**Job item:**
Set down the data below exactly; pictures stay out.

(Given data)

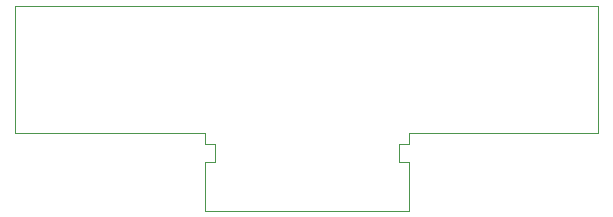
<source format=gbr>
%TF.GenerationSoftware,KiCad,Pcbnew,7.0.9*%
%TF.CreationDate,2023-11-20T12:28:54+01:00*%
%TF.ProjectId,perfboardCard,70657266-626f-4617-9264-436172642e6b,rev?*%
%TF.SameCoordinates,Original*%
%TF.FileFunction,Profile,NP*%
%FSLAX46Y46*%
G04 Gerber Fmt 4.6, Leading zero omitted, Abs format (unit mm)*
G04 Created by KiCad (PCBNEW 7.0.9) date 2023-11-20 12:28:54*
%MOMM*%
%LPD*%
G01*
G04 APERTURE LIST*
%TA.AperFunction,Profile*%
%ADD10C,0.100000*%
%TD*%
%TA.AperFunction,Profile*%
%ADD11C,0.120000*%
%TD*%
G04 APERTURE END LIST*
D10*
X129540000Y-101668000D02*
X129540000Y-90932000D01*
X113527000Y-101668000D02*
X129540000Y-101668000D01*
X80200000Y-101668000D02*
X80200000Y-90932000D01*
X80200000Y-90932000D02*
X129540000Y-90932000D01*
X96277000Y-101668000D02*
X80200000Y-101668000D01*
D11*
%TO.C,J1*%
X96277000Y-102668000D02*
X96277000Y-101668000D01*
X96277000Y-104168000D02*
X97077000Y-104168000D01*
X96277000Y-108318000D02*
X96277000Y-104168000D01*
X96277000Y-108318000D02*
X113527000Y-108318000D01*
X97077000Y-102668000D02*
X96277000Y-102668000D01*
X97077000Y-104168000D02*
X97077000Y-102668000D01*
X112727000Y-102668000D02*
X113527000Y-102668000D01*
X112727000Y-104168000D02*
X112727000Y-102668000D01*
X113527000Y-102668000D02*
X113527000Y-101668000D01*
X113527000Y-104168000D02*
X112727000Y-104168000D01*
X113527000Y-108318000D02*
X113527000Y-104168000D01*
%TD*%
M02*

</source>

(End Given data)

**Result of this exercise:**
<source format=gbr>
%TF.GenerationSoftware,KiCad,Pcbnew,7.0.9*%
%TF.CreationDate,2023-11-20T12:28:54+01:00*%
%TF.ProjectId,perfboardCard,70657266-626f-4617-9264-436172642e6b,rev?*%
%TF.SameCoordinates,Original*%
%TF.FileFunction,Profile,NP*%
%FSLAX46Y46*%
G04 Gerber Fmt 4.6, Leading zero omitted, Abs format (unit mm)*
G04 Created by KiCad (PCBNEW 7.0.9) date 2023-11-20 12:28:54*
%MOMM*%
%LPD*%
G01*
G04 APERTURE LIST*
%TA.AperFunction,Profile*%
%ADD10C,0.100000*%
%TD*%
%TA.AperFunction,Profile*%
%ADD11C,0.120000*%
%TD*%
G04 APERTURE END LIST*
D10*
X129540000Y-101668000D02*
X129540000Y-90932000D01*
X113527000Y-101668000D02*
X129540000Y-101668000D01*
X80200000Y-101668000D02*
X80200000Y-90932000D01*
X80200000Y-90932000D02*
X129540000Y-90932000D01*
X96277000Y-101668000D02*
X80200000Y-101668000D01*
D11*
%TO.C,J1*%
X96277000Y-102668000D02*
X96277000Y-101668000D01*
X96277000Y-104168000D02*
X97077000Y-104168000D01*
X96277000Y-108318000D02*
X96277000Y-104168000D01*
X96277000Y-108318000D02*
X113527000Y-108318000D01*
X97077000Y-102668000D02*
X96277000Y-102668000D01*
X97077000Y-104168000D02*
X97077000Y-102668000D01*
X112727000Y-102668000D02*
X113527000Y-102668000D01*
X112727000Y-104168000D02*
X112727000Y-102668000D01*
X113527000Y-102668000D02*
X113527000Y-101668000D01*
X113527000Y-104168000D02*
X112727000Y-104168000D01*
X113527000Y-108318000D02*
X113527000Y-104168000D01*
%TD*%
M02*

</source>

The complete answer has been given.